I realize that sounds kind of nervy, but have you ever read the reviews of online recipes? The ones that start out "I love this recipe, and so did my husband! I just substituted shallots for the red onion, and at the end I added nonfat yogurt instead of creme fraiche and I didn't have pork in the house so I used chicken and it was wonderful and thank you for sharing your recipe." Read enough of the reviews and you will realize there is an awful lot of tweaking (not twerking) going on, especially among us old cooking dinosaurs (definitely no twerking!) For us, someone else's recipe is a framework, a suggestion, an idea that has not yet risen to full fruition.
It's not a great picture of the finished product, but when you see the turmeric in the recipe, you'll understand. It really is quite delicious, and tastes best without any kind of topping or condiment. But if you just have to pile on the cheese, sour cream, chopped onions, sliced black olives, and homemade guacamole, don't let me stop you.
Not Vegetarian Chick Pea Chili
2 1/4 pounds beef chuck, cut into very small pieces (carne picada, available in Walmart)
2 tablespoons Emeril's Essence
2 large onions (or 1 very large Vidalia), chopped
2 celery ribs, sliced into 1/4 inch pieces
1 large sweet green pepper, chopped
1 large sweet red pepper, chopped
1 Anaheim chili, seeded, ribs removed, and chopped*
6 garlic cloves, chopped
3 tablespoons olive oil
3 tablespoons unsweetened cocoa
2 tablespoons McCormick Dark Chili Powder
2 tablespoons Badia Polvo de Chili Powder
2 tablespoons granulated garlic
2 teaspoons ground cumin
2 teaspoons dried oregano
2 teaspoons paprika (preferably Hungarian)
2 teaspoons ground turmeric
1 teaspoon salt
1 teaspoon ground cardamom
1 teaspoon ground black pepper
2 tablespoons molasses
1/2 cup dry red wine
1-28 oz. can diced tomatoes
1-10 oz. can Ro-Tel Diced Tomatoes and Green Chilis (mild or hot)
1-16 oz. can red kidney beans, drained
1-16 oz. can garbanzo beans (chick peas), drained
1-2 tablespoons sherry vinegar
Season the beef with Emeril's Essence and set aside.
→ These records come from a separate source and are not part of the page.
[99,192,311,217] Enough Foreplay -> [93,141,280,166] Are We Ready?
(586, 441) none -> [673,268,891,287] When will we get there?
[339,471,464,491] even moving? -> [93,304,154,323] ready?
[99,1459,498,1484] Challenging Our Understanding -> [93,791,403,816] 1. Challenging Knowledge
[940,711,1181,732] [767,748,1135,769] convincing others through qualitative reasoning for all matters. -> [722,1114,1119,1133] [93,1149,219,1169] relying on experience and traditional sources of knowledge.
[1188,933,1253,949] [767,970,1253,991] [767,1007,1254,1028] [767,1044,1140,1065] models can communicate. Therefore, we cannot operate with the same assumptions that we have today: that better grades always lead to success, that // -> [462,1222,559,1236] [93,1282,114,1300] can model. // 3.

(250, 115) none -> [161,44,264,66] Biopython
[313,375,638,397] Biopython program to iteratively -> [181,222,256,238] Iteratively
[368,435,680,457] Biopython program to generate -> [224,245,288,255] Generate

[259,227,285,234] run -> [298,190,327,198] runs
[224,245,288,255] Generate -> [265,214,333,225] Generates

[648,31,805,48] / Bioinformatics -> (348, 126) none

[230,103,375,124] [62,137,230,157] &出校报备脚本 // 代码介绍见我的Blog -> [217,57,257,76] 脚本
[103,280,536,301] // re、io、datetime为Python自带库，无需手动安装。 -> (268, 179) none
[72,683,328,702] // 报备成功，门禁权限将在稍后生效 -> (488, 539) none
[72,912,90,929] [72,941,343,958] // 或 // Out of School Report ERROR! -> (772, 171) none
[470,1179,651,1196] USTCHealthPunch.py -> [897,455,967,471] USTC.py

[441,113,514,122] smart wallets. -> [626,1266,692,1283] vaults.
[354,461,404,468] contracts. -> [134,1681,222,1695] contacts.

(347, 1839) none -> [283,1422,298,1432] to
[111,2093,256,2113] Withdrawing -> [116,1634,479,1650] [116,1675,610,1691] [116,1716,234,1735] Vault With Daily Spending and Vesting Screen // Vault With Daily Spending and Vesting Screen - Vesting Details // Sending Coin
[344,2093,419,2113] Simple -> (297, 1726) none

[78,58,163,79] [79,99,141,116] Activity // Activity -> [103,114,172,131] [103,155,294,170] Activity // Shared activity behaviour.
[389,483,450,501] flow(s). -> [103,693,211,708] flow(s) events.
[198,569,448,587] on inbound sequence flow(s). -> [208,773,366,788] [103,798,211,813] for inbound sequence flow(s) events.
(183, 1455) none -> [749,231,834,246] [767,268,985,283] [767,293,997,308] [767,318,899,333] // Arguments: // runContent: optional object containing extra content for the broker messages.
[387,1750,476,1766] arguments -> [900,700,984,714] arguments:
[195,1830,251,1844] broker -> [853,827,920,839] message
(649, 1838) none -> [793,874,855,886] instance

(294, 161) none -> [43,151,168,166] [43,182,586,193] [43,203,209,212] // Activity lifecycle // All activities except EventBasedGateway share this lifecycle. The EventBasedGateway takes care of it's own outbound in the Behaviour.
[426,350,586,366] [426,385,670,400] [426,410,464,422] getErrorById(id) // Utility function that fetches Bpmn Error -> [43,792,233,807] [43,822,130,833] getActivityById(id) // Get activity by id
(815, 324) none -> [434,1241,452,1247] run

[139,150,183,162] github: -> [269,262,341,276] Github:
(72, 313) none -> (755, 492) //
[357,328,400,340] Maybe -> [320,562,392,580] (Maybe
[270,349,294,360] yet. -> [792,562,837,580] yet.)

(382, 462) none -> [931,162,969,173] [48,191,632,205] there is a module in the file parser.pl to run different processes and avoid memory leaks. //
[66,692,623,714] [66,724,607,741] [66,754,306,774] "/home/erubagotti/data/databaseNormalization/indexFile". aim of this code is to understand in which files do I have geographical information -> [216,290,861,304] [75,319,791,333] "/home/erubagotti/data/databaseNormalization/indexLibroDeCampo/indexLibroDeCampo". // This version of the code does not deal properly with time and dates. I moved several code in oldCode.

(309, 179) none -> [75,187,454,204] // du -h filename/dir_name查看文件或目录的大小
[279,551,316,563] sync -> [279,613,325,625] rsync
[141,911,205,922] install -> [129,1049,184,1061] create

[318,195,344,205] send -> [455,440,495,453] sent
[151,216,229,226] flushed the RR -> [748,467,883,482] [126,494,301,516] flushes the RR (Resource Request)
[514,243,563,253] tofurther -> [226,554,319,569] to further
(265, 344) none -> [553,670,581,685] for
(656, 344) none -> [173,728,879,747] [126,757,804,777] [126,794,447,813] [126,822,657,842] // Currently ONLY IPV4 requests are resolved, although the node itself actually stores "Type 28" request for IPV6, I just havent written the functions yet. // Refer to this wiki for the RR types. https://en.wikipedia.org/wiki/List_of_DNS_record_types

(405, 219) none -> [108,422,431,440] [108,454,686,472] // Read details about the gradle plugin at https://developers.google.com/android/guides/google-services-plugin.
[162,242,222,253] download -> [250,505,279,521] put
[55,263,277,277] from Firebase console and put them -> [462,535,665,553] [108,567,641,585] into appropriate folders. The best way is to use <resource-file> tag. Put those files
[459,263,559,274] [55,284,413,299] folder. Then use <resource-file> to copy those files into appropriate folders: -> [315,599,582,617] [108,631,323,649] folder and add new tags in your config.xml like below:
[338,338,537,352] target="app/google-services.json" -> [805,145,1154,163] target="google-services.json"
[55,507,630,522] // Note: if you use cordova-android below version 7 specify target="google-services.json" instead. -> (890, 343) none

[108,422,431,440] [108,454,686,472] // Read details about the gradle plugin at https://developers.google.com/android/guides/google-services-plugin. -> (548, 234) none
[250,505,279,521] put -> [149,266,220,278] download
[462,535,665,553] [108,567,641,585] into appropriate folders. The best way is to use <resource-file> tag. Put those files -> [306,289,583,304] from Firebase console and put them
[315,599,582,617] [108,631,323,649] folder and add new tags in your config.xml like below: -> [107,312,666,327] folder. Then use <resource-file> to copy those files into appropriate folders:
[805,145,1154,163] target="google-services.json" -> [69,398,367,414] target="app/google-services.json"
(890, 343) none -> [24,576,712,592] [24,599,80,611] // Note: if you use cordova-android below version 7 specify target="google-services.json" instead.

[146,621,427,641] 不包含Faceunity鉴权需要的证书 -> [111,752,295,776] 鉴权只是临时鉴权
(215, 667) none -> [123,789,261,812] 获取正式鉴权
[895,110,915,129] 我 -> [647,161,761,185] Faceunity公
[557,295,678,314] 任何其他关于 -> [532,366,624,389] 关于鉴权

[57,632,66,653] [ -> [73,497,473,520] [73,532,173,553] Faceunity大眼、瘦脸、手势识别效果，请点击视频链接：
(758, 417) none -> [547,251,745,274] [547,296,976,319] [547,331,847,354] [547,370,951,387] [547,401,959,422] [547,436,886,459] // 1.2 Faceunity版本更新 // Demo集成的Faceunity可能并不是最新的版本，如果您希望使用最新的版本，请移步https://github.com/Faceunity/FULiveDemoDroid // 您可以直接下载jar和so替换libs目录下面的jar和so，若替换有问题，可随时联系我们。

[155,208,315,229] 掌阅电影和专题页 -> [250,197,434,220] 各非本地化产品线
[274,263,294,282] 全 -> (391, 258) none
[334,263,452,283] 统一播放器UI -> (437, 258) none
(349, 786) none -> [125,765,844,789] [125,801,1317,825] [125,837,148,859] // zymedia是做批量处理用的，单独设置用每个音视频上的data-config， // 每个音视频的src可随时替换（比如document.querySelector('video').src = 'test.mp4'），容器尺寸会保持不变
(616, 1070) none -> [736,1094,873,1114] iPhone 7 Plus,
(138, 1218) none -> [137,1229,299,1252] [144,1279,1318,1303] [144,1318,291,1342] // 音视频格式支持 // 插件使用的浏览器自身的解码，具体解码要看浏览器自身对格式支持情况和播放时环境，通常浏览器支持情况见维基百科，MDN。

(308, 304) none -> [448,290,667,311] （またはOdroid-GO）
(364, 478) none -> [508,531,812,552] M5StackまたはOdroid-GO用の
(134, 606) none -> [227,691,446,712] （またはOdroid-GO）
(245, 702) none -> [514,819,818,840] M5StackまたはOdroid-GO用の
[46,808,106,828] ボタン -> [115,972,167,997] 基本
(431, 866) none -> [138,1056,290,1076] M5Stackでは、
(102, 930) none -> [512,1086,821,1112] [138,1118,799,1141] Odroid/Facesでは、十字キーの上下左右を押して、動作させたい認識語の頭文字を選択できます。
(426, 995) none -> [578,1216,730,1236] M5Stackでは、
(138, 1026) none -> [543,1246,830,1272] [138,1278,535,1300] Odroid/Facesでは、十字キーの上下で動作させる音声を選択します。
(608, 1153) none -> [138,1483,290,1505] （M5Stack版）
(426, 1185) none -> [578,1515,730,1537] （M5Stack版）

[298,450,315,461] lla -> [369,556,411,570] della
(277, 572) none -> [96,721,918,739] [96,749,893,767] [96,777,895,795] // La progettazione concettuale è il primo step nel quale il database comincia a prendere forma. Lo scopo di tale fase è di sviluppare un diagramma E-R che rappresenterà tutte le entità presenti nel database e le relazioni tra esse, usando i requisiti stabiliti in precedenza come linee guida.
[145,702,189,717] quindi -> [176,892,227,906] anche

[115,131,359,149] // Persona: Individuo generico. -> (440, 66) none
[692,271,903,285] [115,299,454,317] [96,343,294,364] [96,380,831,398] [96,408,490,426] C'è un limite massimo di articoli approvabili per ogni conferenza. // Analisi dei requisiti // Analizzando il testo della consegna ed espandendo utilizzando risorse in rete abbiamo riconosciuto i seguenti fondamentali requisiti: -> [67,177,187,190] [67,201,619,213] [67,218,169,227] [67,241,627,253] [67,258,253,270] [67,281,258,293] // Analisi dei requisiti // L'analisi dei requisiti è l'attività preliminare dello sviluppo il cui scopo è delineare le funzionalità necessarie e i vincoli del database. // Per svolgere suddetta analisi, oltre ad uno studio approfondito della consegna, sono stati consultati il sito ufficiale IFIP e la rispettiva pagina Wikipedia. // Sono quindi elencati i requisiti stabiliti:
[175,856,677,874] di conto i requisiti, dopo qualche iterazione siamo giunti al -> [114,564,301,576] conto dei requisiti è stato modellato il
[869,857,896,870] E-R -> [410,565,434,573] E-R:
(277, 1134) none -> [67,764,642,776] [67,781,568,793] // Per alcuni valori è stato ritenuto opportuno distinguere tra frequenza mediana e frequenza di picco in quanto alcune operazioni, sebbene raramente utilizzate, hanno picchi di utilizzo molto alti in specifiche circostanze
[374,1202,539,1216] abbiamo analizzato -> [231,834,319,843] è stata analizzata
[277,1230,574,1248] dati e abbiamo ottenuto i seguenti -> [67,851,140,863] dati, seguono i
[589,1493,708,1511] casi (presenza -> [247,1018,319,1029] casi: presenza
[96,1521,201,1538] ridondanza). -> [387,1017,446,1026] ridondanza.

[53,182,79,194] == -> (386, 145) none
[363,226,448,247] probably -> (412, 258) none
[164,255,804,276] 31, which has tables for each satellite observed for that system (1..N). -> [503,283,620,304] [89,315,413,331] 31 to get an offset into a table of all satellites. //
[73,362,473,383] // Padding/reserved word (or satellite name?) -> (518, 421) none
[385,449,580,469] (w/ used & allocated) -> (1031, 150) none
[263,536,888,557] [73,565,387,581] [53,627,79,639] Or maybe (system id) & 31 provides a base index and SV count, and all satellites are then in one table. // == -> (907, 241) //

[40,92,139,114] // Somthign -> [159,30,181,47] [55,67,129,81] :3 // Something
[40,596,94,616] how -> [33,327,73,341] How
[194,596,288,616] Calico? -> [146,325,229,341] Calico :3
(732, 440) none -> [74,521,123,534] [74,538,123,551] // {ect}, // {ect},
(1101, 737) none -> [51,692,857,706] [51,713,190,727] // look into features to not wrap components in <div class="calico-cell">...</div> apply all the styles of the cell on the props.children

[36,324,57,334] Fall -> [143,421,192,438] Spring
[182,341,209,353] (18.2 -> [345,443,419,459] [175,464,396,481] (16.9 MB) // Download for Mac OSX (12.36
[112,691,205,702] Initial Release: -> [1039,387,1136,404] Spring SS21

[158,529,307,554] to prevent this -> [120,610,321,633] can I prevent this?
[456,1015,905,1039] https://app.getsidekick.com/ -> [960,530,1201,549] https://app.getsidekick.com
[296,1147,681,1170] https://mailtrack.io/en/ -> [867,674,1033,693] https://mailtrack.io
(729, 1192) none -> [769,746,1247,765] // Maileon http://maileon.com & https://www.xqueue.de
Heat the oil over medium-high heat in a large deep pan. Add the onion, celery, sweet peppers, Anaheim pepper, and garlic, and sauté just to soften the vegetable. Add the beef and cook, stirring constantly, until beef is no longer pink. Drain off any fat and return to the pan. Stir in all of the remaining ingredients except for the sherry vinegar. Bring to a boil. Cover the pan, reduce heat and simmer, stirring occasionally, for an hour and a half.
After an hour, taste the chili and reseason to taste. At the end of another half hour, add the sherry vinegar. Taste and add more if needed.
*Anaheim chili peppers grown in New Mexico are a lot hotter than those grown in California. You can also add some heat to the chili by leaving the ribs and seeds intact.